§ Prompt:
Work out how many lines of the records contain "remote". Answer with the number and nothing else.

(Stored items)
━━━

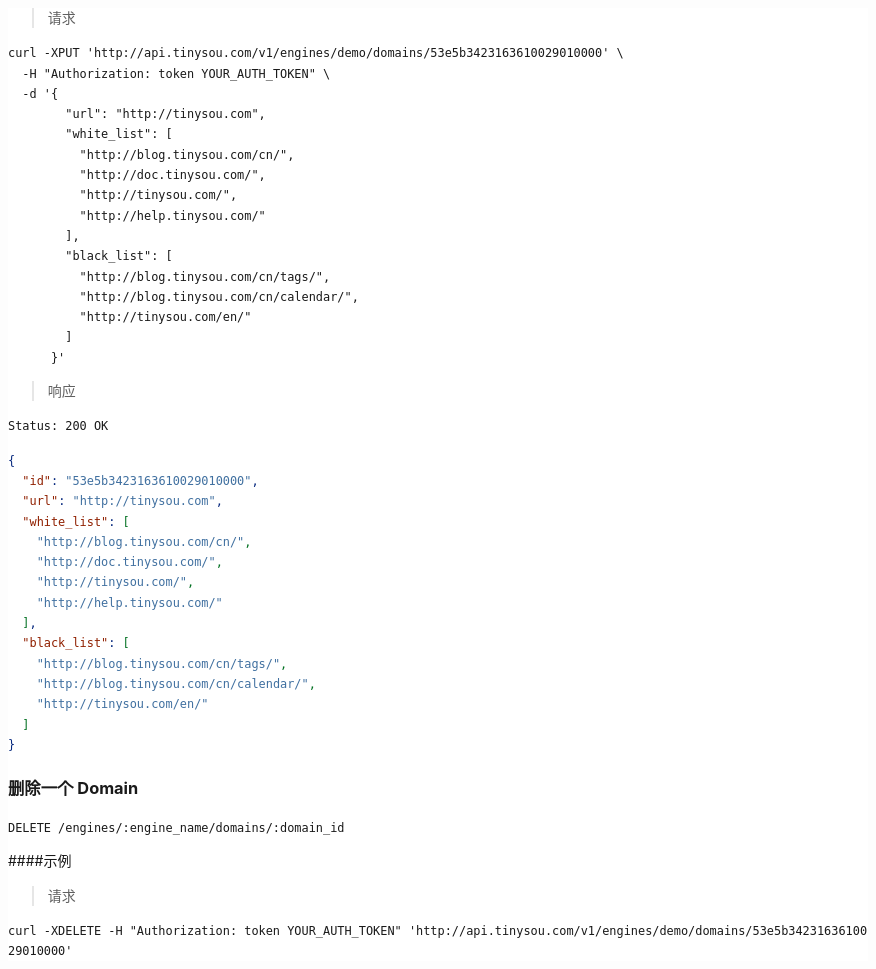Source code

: > 请求

```
curl -XPUT 'http://api.tinysou.com/v1/engines/demo/domains/53e5b3423163610029010000' \
  -H "Authorization: token YOUR_AUTH_TOKEN" \
  -d '{
        "url": "http://tinysou.com",
        "white_list": [
          "http://blog.tinysou.com/cn/",
          "http://doc.tinysou.com/",
          "http://tinysou.com/",
          "http://help.tinysou.com/"
        ],
        "black_list": [
          "http://blog.tinysou.com/cn/tags/",
          "http://blog.tinysou.com/cn/calendar/",
          "http://tinysou.com/en/"
        ]
      }'
```

> 响应

```
Status: 200 OK
```

```json
{
  "id": "53e5b3423163610029010000",
  "url": "http://tinysou.com",
  "white_list": [
    "http://blog.tinysou.com/cn/",
    "http://doc.tinysou.com/",
    "http://tinysou.com/",
    "http://help.tinysou.com/"
  ],
  "black_list": [
    "http://blog.tinysou.com/cn/tags/",
    "http://blog.tinysou.com/cn/calendar/",
    "http://tinysou.com/en/"
  ]
}
```

### 删除一个 Domain

```
DELETE /engines/:engine_name/domains/:domain_id
```

####示例

> 请求

```
curl -XDELETE -H "Authorization: token YOUR_AUTH_TOKEN" 'http://api.tinysou.com/v1/engines/demo/domains/53e5b3423163610029010000'
```
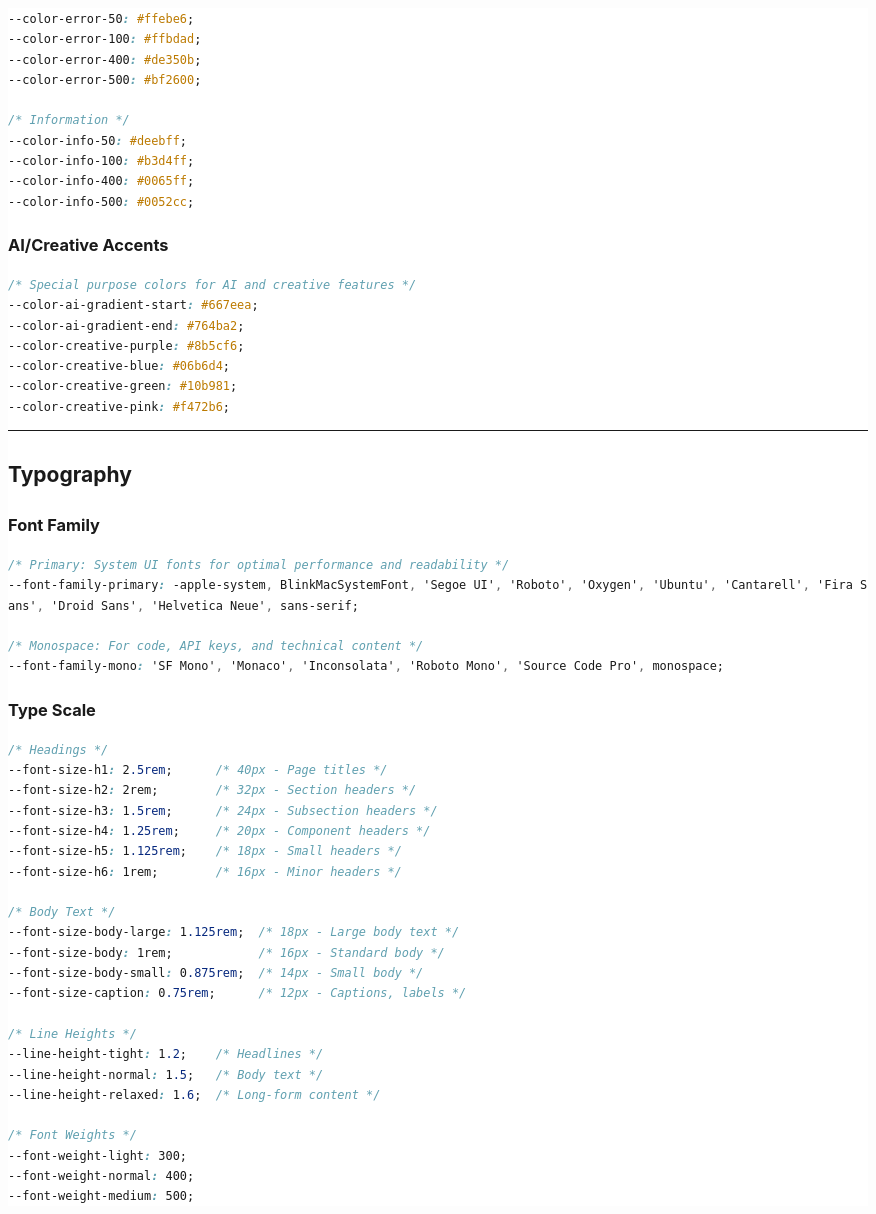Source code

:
```css
--color-error-50: #ffebe6;
--color-error-100: #ffbdad;
--color-error-400: #de350b;
--color-error-500: #bf2600;

/* Information */
--color-info-50: #deebff;
--color-info-100: #b3d4ff;
--color-info-400: #0065ff;
--color-info-500: #0052cc;
```

### AI/Creative Accents
```css
/* Special purpose colors for AI and creative features */
--color-ai-gradient-start: #667eea;
--color-ai-gradient-end: #764ba2;
--color-creative-purple: #8b5cf6;
--color-creative-blue: #06b6d4;
--color-creative-green: #10b981;
--color-creative-pink: #f472b6;
```

---

## Typography

### Font Family
```css
/* Primary: System UI fonts for optimal performance and readability */
--font-family-primary: -apple-system, BlinkMacSystemFont, 'Segoe UI', 'Roboto', 'Oxygen', 'Ubuntu', 'Cantarell', 'Fira Sans', 'Droid Sans', 'Helvetica Neue', sans-serif;

/* Monospace: For code, API keys, and technical content */
--font-family-mono: 'SF Mono', 'Monaco', 'Inconsolata', 'Roboto Mono', 'Source Code Pro', monospace;
```

### Type Scale
```css
/* Headings */
--font-size-h1: 2.5rem;      /* 40px - Page titles */
--font-size-h2: 2rem;        /* 32px - Section headers */
--font-size-h3: 1.5rem;      /* 24px - Subsection headers */
--font-size-h4: 1.25rem;     /* 20px - Component headers */
--font-size-h5: 1.125rem;    /* 18px - Small headers */
--font-size-h6: 1rem;        /* 16px - Minor headers */

/* Body Text */
--font-size-body-large: 1.125rem;  /* 18px - Large body text */
--font-size-body: 1rem;            /* 16px - Standard body */
--font-size-body-small: 0.875rem;  /* 14px - Small body */
--font-size-caption: 0.75rem;      /* 12px - Captions, labels */

/* Line Heights */
--line-height-tight: 1.2;    /* Headlines */
--line-height-normal: 1.5;   /* Body text */
--line-height-relaxed: 1.6;  /* Long-form content */

/* Font Weights */
--font-weight-light: 300;
--font-weight-normal: 400;
--font-weight-medium: 500;
```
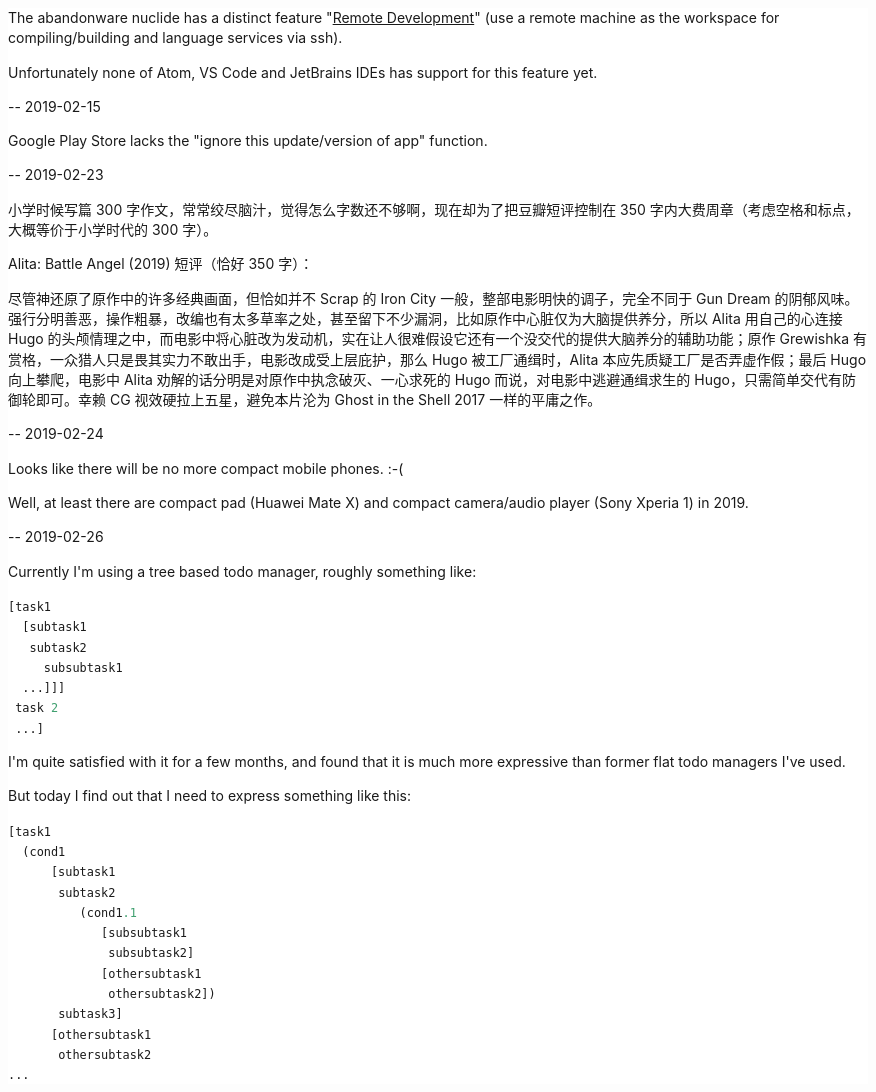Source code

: 
The abandonware nuclide has a distinct feature "[Remote Development]" (use a remote machine as the workspace for compiling/building and language services via ssh).

Unfortunately none of Atom, VS Code and JetBrains IDEs has support for this feature yet.

[Remote Development]: https://nuclide.io/docs/features/remote/

-- 2019-02-15


Google Play Store lacks the "ignore this update/version of app" function.

-- 2019-02-23


小学时候写篇 300 字作文，常常绞尽脑汁，觉得怎么字数还不够啊，现在却为了把豆瓣短评控制在 350 字内大费周章（考虑空格和标点，大概等价于小学时代的 300 字）。

Alita: Battle Angel (2019) 短评（恰好 350 字）：

尽管神还原了原作中的许多经典画面，但恰如并不 Scrap 的 Iron City 一般，整部电影明快的调子，完全不同于 Gun Dream 的阴郁风味。强行分明善恶，操作粗暴，改编也有太多草率之处，甚至留下不少漏洞，比如原作中心脏仅为大脑提供养分，所以 Alita 用自己的心连接 Hugo 的头颅情理之中，而电影中将心脏改为发动机，实在让人很难假设它还有一个没交代的提供大脑养分的辅助功能；原作 Grewishka 有赏格，一众猎人只是畏其实力不敢出手，电影改成受上层庇护，那么 Hugo 被工厂通缉时，Alita 本应先质疑工厂是否弄虚作假；最后 Hugo 向上攀爬，电影中 Alita 劝解的话分明是对原作中执念破灭、一心求死的 Hugo 而说，对电影中逃避通缉求生的 Hugo，只需简单交代有防御轮即可。幸赖 CG 视效硬拉上五星，避免本片沦为 Ghost in the Shell 2017 一样的平庸之作。

-- 2019-02-24


Looks like there will be no more compact mobile phones. :-(

Well, at least there are compact pad (Huawei Mate X) and compact camera/audio player (Sony Xperia 1) in 2019.

-- 2019-02-26


Currently I'm using a tree based todo manager, roughly something like:

```lisp
[task1
  [subtask1
   subtask2
     subsubtask1
  ...]]]
 task 2
 ...]  
```

I'm quite satisfied with it for a few months, and found that it is much more expressive than former flat todo managers I've used.

But today I find out that I need to express something like this:

```lisp
[task1
  (cond1
      [subtask1
       subtask2
          (cond1.1
             [subsubtask1
              subsubtask2]
             [othersubtask1
              othersubtask2])
       subtask3]
      [othersubtask1
       othersubtask2
...
```


[arxiv-url]: https://addons.mozilla.org/en-US/firefox/addon/arxiv-url/
[doc]: https://developer.mozilla.org/en-US/Add-ons/WebExtensions/Your_first_WebExtension
[AMO]: https://addons.mozilla.org
[zerome2md]: https://github.com/weakish/zerome2md
 [the fish port of z]: https://github.com/jethrokuan/z
[Lucas Werkmeister]: https://stackoverflow.com/a/55068578/
[youtube]: https://www.youtube.com/watch?v=yszygk1cpEc
[bad practice]: https://blog.learngoprogramming.com/gotchas-of-defer-in-go-1-8d070894cb01
[other]: https://blog.learngoprogramming.com/5-gotchas-of-defer-in-go-golang-part-ii-cc550f6ad9aa
[gotchas]: https://blog.learngoprogramming.com/5-gotchas-of-defer-in-go-golang-part-iii-36a1ab3d6ef1
[w3.org]: https://www.w3.org/
[parcel]: https://parceljs.org/
[André Staltz]: https://staltz.com
[the dying web]: https://staltz.com/the-web-began-dying-in-2014-heres-how.html
[pyright]: https://github.com/Microsoft/pyright
[doc]: http://flask.pocoo.org/docs/1.0/
[example]: https://flask-restful.readthedocs.io/en/latest/quickstart.html#full-example
[edge computing]: https://en.wikipedia.org/wiki/Edge_computing
[sample]: http://flask.pocoo.org/docs/1.0/testing/#testing-json-apis
[video]: https://youtu.be/yE9v9rt6ziw
[stepik]: https://stepik.org/course/238
[HtDP]: https://htdp.org/
[why]: https://poignant.guide/
[qa]: https://www.zhihu.com/question/320757143/answer/663749715
[commit]: https://github.com/bminor/glibc/commit/466afec30896585b60c2106df7a722a86247c9f3#diff-33e83cd438ad668f1ff09e8680f6bf11
[video]: https://www.youtube.com/watch?v=o_AIw9bGogo
[tini]: https://github.com/krallin/tini-images
[terms]: https://help.github.com/en/articles/github-pre-release-program
[blob]: https://godoc.org/gocloud.dev/blob
[7e653a1]: https://github.com/eclipse/ceylon/commit/7e653a1cd0ff54e7b773f92e26af8ba56b85f308
[d3994d6]: https://github.com/eclipse/ceylon/commit/d3994d6cd120c4df85952cd9432123b413cfd65a
[blog]:  https://bitbucket.org/blog/sunsetting-mercurial-support-in-bitbucket
[letter]: https://lists.debian.org/debian-devel-announce/2019/09/msg00001.html
[micro-gh-page]: https://mmap.page/micro-gh-page/
[Prettier]: https://prettier.io/
[rust-clion]: https://areweideyet.com/#intellij
[sentry]: https://sentry.io/terms/
[GitHub action/workflow]: https://help.github.com/en/actions/reference/workflow-syntax-for-github-actions#using-a-specific-shell
[6977]: https://github.com/golang/proposal/blob/master/design/6977-overlapping-interfaces.md 
[talk]: https://youtu.be/fzLz3LBMHz4
[emoji-slide]: https://speakerdeck.com/audreyt/reinventing-democracy
[guess]: https://paper.dropbox.com/doc/Reinventing-Democracy-EbWGsC1m7MTUqaxNNAmdC
[sandstorm]: https://sandstorm.io/
[key sponsor]: https://sandstorm.io/about
[Sinatra]: http://sinatrarb.com/
[hey]: https://app.hey.com/
[instagram]: https://www.instagram.com/p/B3Ig37PlQqB/
[nico]: https://github.com/txthinking/nico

━━━

§ Answer to this task:
2